> **Your task**
Please repeat every entry exactly as written, but skip the pictures.

Stored data entries

————

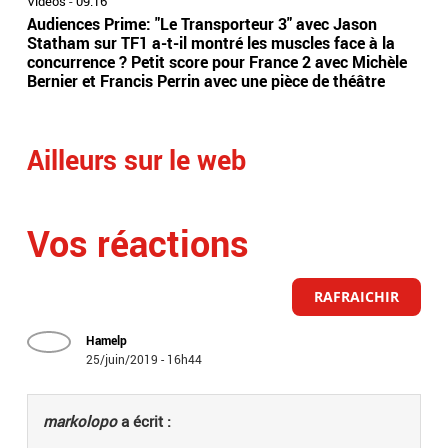
Vidéos
-
09:16
Vidé
Audiences Prime: "Le Transporteur 3" avec Jason
Aud
Statham sur TF1 a-t-il montré les muscles face à la
par
concurrence ? Petit score pour France 2 avec Michèle
TF1
Bernier et Francis Perrin avec une pièce de théâtre
ent
Ailleurs sur le web
Vos réactions
RAFRAICHIR
Hamelp
25/juin/2019 - 16h44
markolopo
a écrit :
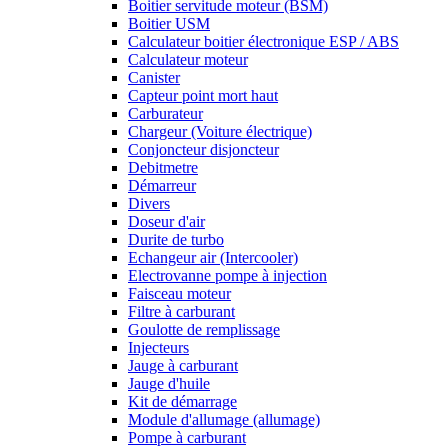
Boitier servitude moteur (BSM)
Boitier USM
Calculateur boitier électronique ESP / ABS
Calculateur moteur
Canister
Capteur point mort haut
Carburateur
Chargeur (Voiture électrique)
Conjoncteur disjoncteur
Debitmetre
Démarreur
Divers
Doseur d'air
Durite de turbo
Echangeur air (Intercooler)
Electrovanne pompe à injection
Faisceau moteur
Filtre à carburant
Goulotte de remplissage
Injecteurs
Jauge à carburant
Jauge d'huile
Kit de démarrage
Module d'allumage (allumage)
Pompe à carburant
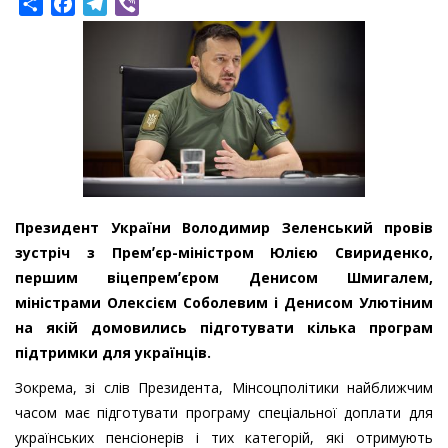
Share
Facebook
Telegram
Viber
Президент України Володимир Зеленський провів
зустріч з Премʼєр-міністром Юлією Свириденко,
першим віцепремʼєром Денисом Шмигалем,
міністрами Олексієм Соболевим і Денисом Улютіним
на якій домовились підготувати кілька програм
підтримки для українців.
Зокрема, зі слів Президента, Мінсоцполітики найближчим
часом має підготувати програму спеціальної доплати для
українських пенсіонерів і тих категорій, які отримують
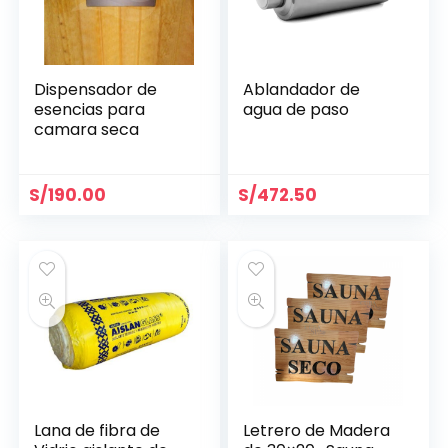
Dispensador de
Ablandador de
esencias para
agua de paso
camara seca
S/
190.00
S/
472.50
Lana de fibra de
Letrero de Madera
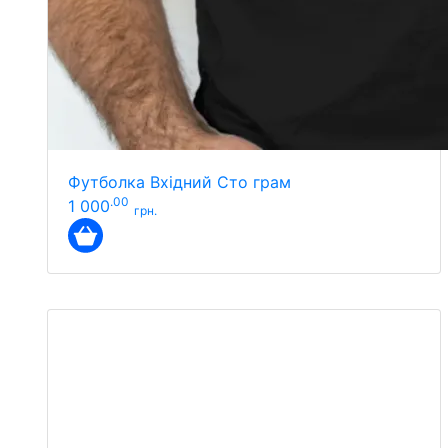
Футболка Вхідний Сто грам
.00
1 000
грн.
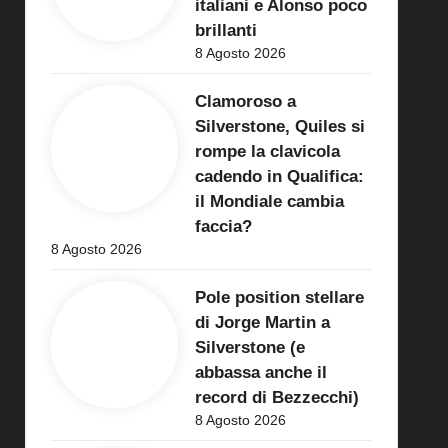
italiani e Alonso poco
brillanti
8 Agosto 2026
Clamoroso a
Silverstone, Quiles si
rompe la clavicola
cadendo in Qualifica:
il Mondiale cambia
faccia?
8 Agosto 2026
Pole position stellare
di Jorge Martin a
Silverstone (e
abbassa anche il
record di Bezzecchi)
8 Agosto 2026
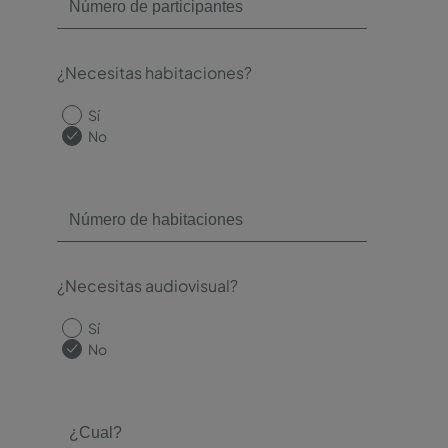
¿Necesitas habitaciones?
Sí
No
¿Necesitas audiovisual?
Sí
No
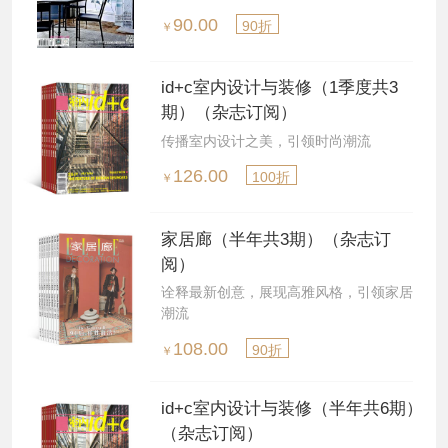
90.00
90折
￥
id+c室内设计与装修（1季度共3
期）（杂志订阅）
传播室内设计之美，引领时尚潮流
126.00
100折
￥
家居廊（半年共3期）（杂志订
阅）
诠释最新创意，展现高雅风格，引领家居
潮流
108.00
90折
￥
id+c室内设计与装修（半年共6期）
（杂志订阅）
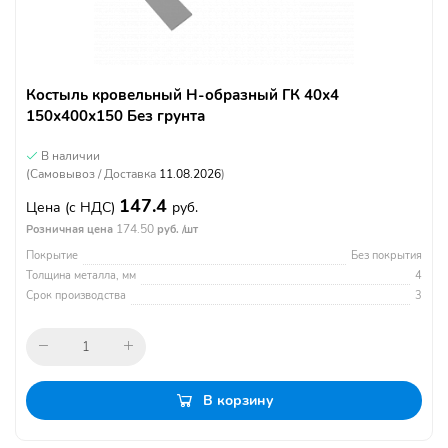
Костыль кровельный Н-образный ГК 40х4
150х400х150 Без грунта
В наличии
(Самовывоз / Доставка
11.08.2026
)
147.4
Цена
(с НДС)
руб.
174.50
Розничная цена
руб. /шт
Покрытие
Без покрытия
Толщина металла, мм
4
Срок производства
3
В корзину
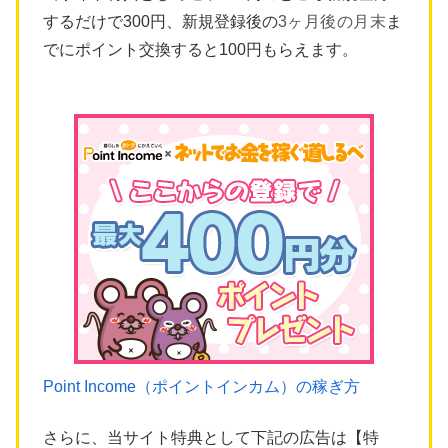
するだけで300円、新規登録後の
3ヶ月後の月末
ま
でにポイント交換すると100円もらえます。
Point Income（ポイントインカム）の稼ぎ方
さらに、当サイト特典として下記の広告は【特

————

> **Answer for the task**
Vidéos
-
09:16
Vidé
Audiences Prime: "Le Transporteur 3" avec Jason
Aud
Statham sur TF1 a-t-il montré les muscles face à la
par
concurrence ? Petit score pour France 2 avec Michèle
TF1
Bernier et Francis Perrin avec une pièce de théâtre
ent
Ailleurs sur le web
Vos réactions
RAFRAICHIR
Hamelp
25/juin/2019 - 16h44
markolopo
a écrit :
Boitier servitude moteur (BSM)
Boitier USM
Calculateur boitier électronique ESP / ABS
Calculateur moteur
Canister
Capteur point mort haut
Carburateur
Chargeur (Voiture électrique)
Conjoncteur disjoncteur
Debitmetre
Démarreur
Divers
Doseur d'air
Durite de turbo
Echangeur air (Intercooler)
Electrovanne pompe à injection
Faisceau moteur
Filtre à carburant
Goulotte de remplissage
Injecteurs
Jauge à carburant
Jauge d'huile
Kit de démarrage
Module d'allumage (allumage)
Pompe à carburant
Share
Facebook
Telegram
Viber
Президент України Володимир Зеленський провів
зустріч з Премʼєр-міністром Юлією Свириденко,
першим віцепремʼєром Денисом Шмигалем,
міністрами Олексієм Соболевим і Денисом Улютіним
на якій домовились підготувати кілька програм
підтримки для українців.
Зокрема, зі слів Президента, Мінсоцполітики найближчим
часом має підготувати програму спеціальної доплати для
українських пенсіонерів і тих категорій, які отримують
Dispensador de
Ablandador de
esencias para
agua de paso
camara seca
S/
190.00
S/
472.50
Lana de fibra de
Letrero de Madera
Футболка Вхідний Сто грам
.00
1 000
грн.
italiani e Alonso poco
brillanti
8 Agosto 2026
Clamoroso a
Silverstone, Quiles si
rompe la clavicola
cadendo in Qualifica:
il Mondiale cambia
faccia?
8 Agosto 2026
Pole position stellare
di Jorge Martin a
Silverstone (e
abbassa anche il
record di Bezzecchi)
8 Agosto 2026
¿Necesitas habitaciones?
Sí
No
¿Necesitas audiovisual?
Sí
No
90.00
90折
￥
id+c室内设计与装修（1季度共3
期）（杂志订阅）
传播室内设计之美，引领时尚潮流
126.00
100折
￥
家居廊（半年共3期）（杂志订
阅）
诠释最新创意，展现高雅风格，引领家居
潮流
108.00
90折
￥
id+c室内设计与装修（半年共6期）
（杂志订阅）
Костыль кровельный Н-образный ГК 40х4
150х400х150 Без грунта
В наличии
(Самовывоз / Доставка
11.08.2026
)
147.4
Цена
(с НДС)
руб.
174.50
Розничная цена
руб. /шт
Покрытие
Без покрытия
Толщина металла, мм
4
Срок производства
3
В корзину
するだけで300円、新規登録後の
3ヶ月後の月末
ま
でにポイント交換すると100円もらえます。
Point Income（ポイントインカム）の稼ぎ方
さらに、当サイト特典として下記の広告は【特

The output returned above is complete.